Des mesures pour atténuer la hausse des prix des carburants
Le gouvernement de Bucarest s’engage à adopter des stratégies complémentaires pour freiner la hausse des prix des carburants.
Mihai Pelin, 02.04.2026, 12:21
La guerre au Moyen Orient et notamment la crise des carburants perturbent sévèrement l’économie mondiale. En Roumanie, cette crise ne fait que durcir l’impact des mesures d’austérité financière récemment adoptées pour corriger le déficit financier. Le gouvernement s’engage à adopter avant la fin de cette semaine de nouvelles mesures censées bloquer la majoration des prix des carburants. Puisque les normes jusqu’ici mises en place ont eu un impact plutôt symbolique, des dispositions supplémentaires sont actuellement prises en considération.
Deux mesures envisagées
Le ministre des Finances, Alexandru Nazare a précisé que deux mesures sont envisagées : une réduction graduelle des accises et l’adoption du mécanisme de la contribution bénévole. Parmi ces deux idées, une pourrait être adoptée dès la semaine prochaine, a fait savoir M. Nazare :
« Nous avons préparé toutes les options, y compris la réduction progressive des droits d’accise lorsque les cotations internationales et les prix nationaux augmentent. Nous avons également préparé l’option adoptée déjà en 2022, à savoir la contribution volontaire. Nous proposons un montant qui serait complété par les opérateurs du marché, c’est-à-dire exactement le même mécanisme qu’en 2022. »
Un fonds de solidarité
Le ministre a indiqué que le gouvernement se penchait également sur le fonds de solidarité, qui vise les bénéfices exceptionnels réalisés par les entreprises du secteur des carburants.
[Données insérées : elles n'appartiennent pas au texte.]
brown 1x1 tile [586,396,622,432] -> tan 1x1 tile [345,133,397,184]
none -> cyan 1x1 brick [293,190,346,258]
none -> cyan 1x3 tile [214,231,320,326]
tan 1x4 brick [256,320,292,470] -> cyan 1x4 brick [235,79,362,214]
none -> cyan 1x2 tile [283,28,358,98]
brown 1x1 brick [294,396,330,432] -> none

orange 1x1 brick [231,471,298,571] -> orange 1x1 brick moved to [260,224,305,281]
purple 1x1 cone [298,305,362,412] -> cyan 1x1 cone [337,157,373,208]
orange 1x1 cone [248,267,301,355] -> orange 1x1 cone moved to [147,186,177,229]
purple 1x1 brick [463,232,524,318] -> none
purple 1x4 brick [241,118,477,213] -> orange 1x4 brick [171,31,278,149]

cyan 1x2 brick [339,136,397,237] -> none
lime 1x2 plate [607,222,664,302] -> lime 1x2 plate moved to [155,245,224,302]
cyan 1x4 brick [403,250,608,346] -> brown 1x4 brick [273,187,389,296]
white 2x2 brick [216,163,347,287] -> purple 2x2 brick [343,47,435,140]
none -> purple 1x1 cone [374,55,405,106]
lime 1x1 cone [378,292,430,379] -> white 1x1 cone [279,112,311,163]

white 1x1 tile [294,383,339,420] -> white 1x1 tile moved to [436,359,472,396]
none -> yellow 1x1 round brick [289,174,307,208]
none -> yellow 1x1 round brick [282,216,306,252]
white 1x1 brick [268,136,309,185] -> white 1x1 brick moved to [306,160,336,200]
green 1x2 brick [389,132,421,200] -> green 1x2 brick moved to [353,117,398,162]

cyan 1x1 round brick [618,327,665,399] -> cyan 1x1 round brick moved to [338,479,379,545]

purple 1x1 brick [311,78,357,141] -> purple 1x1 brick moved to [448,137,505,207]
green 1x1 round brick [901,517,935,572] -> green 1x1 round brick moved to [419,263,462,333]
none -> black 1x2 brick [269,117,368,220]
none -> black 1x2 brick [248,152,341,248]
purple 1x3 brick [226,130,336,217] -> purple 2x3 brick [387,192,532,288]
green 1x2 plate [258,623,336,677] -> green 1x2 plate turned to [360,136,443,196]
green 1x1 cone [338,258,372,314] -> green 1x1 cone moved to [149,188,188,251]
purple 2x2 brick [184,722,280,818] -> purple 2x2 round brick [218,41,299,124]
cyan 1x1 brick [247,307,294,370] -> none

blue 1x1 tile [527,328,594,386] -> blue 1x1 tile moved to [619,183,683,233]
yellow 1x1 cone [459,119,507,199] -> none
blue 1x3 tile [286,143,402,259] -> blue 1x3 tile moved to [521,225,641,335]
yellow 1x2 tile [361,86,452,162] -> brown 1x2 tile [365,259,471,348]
À nouveau, Alexandru Nazare :
« Seuls les bénéfices exceptionnels réalisés en cette période de crise et qui ne sont pas en rapport aux activités courantes des entreprises concernées ressemblent fortement au règlement de 2022, qui traitait précisément de cette question des bénéfices spéculatifs dans le secteur de l’énergie ; c’est là-dessus que nous nous sommes penchés. Nous ne disposons pas, pour l’instant, d’un nouveau cadre européen qui fixe les limites dans lesquelles nous pouvons agir, mais nous avons mis en place les principes de 2022 afin de ne cibler que les profits spéculatifs. À l’heure actuelle, nous avons le choix entre une contribution volontaire ou une réduction des droits d’accise. Une décision en ce sens sera prise au sein de la coalition, afin de respecter le délai fixé ce vendredi et donc, régler cette question liée aux profits spéculatifs.»
Le prix du litre de diesel est descendu
Au début de cette semaine, le Premier ministre Ilie Bolojan annonçait que son gouvernement réduirait d’abord la taxe sur le gazole, car c’est son prix qui a le plus augmenté dans le contexte de la guerre au Moyen-Orient. Ensuite, le chef du gouvernement annonçait aussi son intention de créer un fonds de solidarité auquel contribuent, avec la majeure partie de leurs bénéfices exceptionnels, les compagnies qui extraient du pétrole en Roumanie, le raffinent et le revendent par la suite ici même.
Aux dires de M. Bolojan, ces entreprises ont réalisé des bénéfices sans faire des investissements, mais seulement grâce à la flambée des prix. Toutes ces déclarations interviennent alors que les premières mesures adoptées par le gouvernement pour freiner la hausse des prix des carburants ont commencé à se faire sentir, lundi, à la pompe. Dans certaines stations-service, le prix du litre de diesel est descendu – mais très légèrement – sous le seuil psychologique de 10 lei (environ 2 euros), alors qu’il était d’environ 8 lei en janvier.